* [Work order]
In the entries that follow, the first line to write out is the one containing "vertical red banner", and the last is the one containing "the person holding shovel at (97,83)". Reproduce that stretch exactly, with nothing before or after it.

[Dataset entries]
══════

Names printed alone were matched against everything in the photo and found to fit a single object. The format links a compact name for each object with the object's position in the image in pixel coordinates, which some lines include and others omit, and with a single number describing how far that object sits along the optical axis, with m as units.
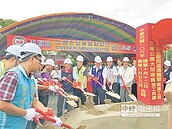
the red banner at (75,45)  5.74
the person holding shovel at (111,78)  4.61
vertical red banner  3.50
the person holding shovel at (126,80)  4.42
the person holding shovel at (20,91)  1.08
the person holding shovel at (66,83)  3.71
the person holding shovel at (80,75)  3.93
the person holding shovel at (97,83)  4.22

══════

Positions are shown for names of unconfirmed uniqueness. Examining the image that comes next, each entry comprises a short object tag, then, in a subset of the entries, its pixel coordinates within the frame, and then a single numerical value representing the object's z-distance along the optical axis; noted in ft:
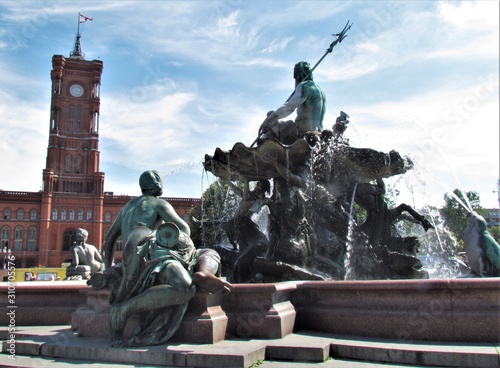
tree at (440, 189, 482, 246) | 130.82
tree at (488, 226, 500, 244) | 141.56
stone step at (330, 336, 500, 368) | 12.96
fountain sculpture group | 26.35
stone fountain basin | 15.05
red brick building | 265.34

══════

* [Reply]
vertical red banner  3.50
the person holding shovel at (126,80)  4.42
the person holding shovel at (20,91)  1.08
the person holding shovel at (66,83)  3.71
the person holding shovel at (80,75)  3.93
the person holding shovel at (97,83)  4.22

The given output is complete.